Cardoso explicou que mesmo com a avaliação pelo fluxo de caixa foi determinado um valor de R$ 197 milhões, porém a empresa foi colocada à venda na Bolsa de Valores do Rio de Janeiro por um preço mínimo de R$ 183 milhões. Ainda assim, após a compra, os dirigentes do Grupo Suez falaram em ter comprado “gato por lebre”. “Se fizeram de ingênuos, mas eu não acredito nisso”, disse o professor.

O estudo do professor da Ufam, contratado pela Câmara Municipal para atuar como assessor técnico da CPI da Água, pode ser determinante para explicar o porquê das denúncias de que a companhia de água teria sido vendida pelo valor simbólico de R$ 1. “Vendeu-se pelo valor das operações da empresa, não se levando em conta o valor patrimonial, que seria bem superior”, disse.

Na prática, é como se o governo tivesse vendido as operações da empresa por um valor avaliado pelo próprio comprador e repassado todo o patrimônio construído ao longo dos anos com recursos do contribuinte sem receber nenhuma compensação financeira por isso.

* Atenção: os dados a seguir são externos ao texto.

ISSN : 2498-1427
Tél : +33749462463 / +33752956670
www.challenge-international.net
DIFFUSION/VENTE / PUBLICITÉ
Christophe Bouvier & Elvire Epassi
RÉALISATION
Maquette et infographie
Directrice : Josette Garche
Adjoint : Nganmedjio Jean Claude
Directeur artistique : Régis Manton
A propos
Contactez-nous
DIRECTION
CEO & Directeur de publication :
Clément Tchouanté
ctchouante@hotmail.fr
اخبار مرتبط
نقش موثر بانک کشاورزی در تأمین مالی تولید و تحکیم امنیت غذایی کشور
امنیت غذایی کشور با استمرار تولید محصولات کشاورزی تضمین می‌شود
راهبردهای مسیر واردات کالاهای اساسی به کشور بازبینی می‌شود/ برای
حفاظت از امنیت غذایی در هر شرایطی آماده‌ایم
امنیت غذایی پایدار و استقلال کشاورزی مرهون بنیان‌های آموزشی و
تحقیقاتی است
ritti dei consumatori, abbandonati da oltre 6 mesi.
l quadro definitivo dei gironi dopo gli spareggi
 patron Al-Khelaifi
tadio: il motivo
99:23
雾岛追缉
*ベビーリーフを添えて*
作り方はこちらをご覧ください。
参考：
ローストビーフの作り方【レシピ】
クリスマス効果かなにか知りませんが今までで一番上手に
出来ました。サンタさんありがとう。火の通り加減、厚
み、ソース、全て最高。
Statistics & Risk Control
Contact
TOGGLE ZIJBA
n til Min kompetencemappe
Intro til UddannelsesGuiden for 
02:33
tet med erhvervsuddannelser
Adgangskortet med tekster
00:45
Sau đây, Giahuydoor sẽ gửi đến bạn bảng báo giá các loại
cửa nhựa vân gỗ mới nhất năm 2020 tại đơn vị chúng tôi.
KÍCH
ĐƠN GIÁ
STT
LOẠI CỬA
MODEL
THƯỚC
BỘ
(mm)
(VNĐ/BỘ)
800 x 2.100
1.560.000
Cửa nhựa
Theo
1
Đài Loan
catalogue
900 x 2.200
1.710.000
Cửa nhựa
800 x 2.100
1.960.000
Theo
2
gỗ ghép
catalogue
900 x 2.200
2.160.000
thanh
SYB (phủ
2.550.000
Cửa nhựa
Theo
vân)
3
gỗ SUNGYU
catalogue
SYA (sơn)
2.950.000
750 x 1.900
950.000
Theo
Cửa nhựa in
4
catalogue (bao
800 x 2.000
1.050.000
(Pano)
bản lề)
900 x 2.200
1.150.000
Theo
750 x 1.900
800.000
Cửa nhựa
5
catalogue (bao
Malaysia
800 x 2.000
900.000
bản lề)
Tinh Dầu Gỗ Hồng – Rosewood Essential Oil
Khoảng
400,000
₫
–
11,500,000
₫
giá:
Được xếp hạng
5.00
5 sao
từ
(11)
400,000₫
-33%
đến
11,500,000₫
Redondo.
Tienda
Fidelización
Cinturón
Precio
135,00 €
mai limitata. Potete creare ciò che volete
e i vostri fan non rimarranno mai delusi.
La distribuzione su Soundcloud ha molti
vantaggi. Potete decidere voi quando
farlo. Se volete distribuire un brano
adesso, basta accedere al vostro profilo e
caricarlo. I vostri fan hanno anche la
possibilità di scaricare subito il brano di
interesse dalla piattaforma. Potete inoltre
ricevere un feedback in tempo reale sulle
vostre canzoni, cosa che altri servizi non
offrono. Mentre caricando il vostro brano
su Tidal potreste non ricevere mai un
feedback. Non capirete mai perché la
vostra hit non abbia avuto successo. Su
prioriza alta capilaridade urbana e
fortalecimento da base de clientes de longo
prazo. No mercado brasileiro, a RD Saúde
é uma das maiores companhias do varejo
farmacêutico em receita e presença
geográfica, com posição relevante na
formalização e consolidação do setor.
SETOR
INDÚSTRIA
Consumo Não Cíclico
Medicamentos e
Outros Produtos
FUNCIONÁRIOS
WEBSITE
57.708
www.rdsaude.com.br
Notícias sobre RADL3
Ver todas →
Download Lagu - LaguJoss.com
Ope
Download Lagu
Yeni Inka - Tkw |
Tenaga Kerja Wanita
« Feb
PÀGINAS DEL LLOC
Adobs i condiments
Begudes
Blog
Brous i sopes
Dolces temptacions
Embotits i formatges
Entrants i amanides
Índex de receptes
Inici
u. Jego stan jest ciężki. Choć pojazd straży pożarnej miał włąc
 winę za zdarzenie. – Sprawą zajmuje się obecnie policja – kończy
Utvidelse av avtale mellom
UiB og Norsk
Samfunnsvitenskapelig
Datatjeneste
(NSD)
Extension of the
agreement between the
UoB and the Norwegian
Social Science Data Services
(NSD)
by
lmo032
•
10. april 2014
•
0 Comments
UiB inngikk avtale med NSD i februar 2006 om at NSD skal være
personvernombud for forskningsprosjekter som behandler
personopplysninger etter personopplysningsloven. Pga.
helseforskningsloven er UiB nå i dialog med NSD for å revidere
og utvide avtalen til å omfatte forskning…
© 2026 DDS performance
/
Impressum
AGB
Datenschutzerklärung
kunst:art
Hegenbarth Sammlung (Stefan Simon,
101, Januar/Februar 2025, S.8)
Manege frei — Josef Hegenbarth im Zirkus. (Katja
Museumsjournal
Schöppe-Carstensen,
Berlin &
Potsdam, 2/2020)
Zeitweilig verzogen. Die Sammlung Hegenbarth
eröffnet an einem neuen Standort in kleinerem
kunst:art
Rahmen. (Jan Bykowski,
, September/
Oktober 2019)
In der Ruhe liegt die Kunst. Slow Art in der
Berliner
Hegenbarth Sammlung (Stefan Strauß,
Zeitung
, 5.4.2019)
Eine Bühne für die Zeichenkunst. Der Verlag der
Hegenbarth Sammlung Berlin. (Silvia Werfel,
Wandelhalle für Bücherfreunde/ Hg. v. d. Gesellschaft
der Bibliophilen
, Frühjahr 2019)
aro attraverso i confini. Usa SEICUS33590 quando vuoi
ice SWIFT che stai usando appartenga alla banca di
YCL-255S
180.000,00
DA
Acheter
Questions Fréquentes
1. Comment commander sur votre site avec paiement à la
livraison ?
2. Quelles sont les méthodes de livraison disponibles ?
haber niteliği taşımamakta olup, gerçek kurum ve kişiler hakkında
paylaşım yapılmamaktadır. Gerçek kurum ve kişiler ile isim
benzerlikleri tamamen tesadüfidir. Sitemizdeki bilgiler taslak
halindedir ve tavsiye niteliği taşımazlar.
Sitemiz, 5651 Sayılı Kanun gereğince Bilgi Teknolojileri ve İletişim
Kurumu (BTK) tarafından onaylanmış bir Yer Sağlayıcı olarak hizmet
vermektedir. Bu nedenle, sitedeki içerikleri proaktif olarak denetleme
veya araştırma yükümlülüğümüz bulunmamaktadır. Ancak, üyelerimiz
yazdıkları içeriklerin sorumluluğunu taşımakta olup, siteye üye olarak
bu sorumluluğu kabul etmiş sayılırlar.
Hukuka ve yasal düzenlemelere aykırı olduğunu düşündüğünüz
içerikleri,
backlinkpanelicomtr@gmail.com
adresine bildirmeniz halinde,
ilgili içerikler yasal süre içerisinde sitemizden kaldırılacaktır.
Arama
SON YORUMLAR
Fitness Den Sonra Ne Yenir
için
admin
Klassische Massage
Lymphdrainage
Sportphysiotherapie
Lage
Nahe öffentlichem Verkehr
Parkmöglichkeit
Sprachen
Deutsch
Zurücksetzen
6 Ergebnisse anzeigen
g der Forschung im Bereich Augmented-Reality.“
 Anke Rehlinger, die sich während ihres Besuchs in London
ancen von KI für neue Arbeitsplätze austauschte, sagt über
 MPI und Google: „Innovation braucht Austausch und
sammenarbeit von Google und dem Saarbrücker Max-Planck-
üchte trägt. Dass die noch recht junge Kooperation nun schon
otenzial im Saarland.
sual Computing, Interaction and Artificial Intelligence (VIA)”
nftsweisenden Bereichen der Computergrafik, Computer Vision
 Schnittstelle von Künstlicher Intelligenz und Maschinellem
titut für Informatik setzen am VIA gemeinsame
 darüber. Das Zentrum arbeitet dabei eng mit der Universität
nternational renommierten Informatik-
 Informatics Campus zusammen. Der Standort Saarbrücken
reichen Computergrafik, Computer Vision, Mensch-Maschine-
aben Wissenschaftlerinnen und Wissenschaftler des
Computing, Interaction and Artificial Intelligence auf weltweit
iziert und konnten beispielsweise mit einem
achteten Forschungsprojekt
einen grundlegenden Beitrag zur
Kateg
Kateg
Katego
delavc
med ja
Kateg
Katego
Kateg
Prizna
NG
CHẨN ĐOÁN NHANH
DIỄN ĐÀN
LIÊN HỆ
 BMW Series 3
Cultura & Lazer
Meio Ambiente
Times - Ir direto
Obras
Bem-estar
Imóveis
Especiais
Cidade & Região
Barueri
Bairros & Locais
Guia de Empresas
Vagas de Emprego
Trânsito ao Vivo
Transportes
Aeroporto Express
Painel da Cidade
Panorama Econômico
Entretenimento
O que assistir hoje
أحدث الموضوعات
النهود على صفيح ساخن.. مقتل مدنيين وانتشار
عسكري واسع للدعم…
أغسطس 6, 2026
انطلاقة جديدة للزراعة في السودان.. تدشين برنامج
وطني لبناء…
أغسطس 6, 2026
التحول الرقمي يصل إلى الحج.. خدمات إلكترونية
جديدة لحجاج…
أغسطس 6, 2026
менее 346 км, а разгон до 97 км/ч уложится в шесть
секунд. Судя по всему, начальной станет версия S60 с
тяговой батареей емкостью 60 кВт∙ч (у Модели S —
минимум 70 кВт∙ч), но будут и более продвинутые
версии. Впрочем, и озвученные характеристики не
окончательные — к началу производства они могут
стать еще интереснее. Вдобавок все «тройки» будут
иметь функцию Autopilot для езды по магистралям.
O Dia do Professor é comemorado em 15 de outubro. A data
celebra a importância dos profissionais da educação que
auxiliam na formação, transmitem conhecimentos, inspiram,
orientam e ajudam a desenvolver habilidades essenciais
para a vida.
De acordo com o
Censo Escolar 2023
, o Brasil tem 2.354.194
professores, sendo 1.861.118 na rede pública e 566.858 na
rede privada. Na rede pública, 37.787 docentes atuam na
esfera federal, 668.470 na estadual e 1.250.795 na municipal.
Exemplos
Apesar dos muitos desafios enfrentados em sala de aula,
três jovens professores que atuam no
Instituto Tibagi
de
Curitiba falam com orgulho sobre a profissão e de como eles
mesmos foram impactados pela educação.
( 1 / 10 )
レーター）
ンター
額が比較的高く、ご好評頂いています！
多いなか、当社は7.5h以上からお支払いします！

De acordo com o professor a avaliação por fluxo de caixa é um método usado nos Estados Unidos, mas que não reflete a realidade de uma avaliação de valor econômico, que deveria ter sido feita por se tratar de uma negociação de empresa estatal. Indagado pelo vereador Jeferson Anjos (PV) se isso seria indício de uma venda irregular, respondeu: “Eu diria que é um indício de uma decisão temerária”.

Outro fato apontado por Cardoso Filho refere-se à avaliação ter sido feita por apenas uma consultoria, ainda assim contratada pela própria interessada na compra da Cosama, o Grupo Suez-Lyonese Dês Eus. “Deveria ter sido feitos pelo menos dois estudos de avaliação”, disse ele, um do poder concedente e outro da concessionária.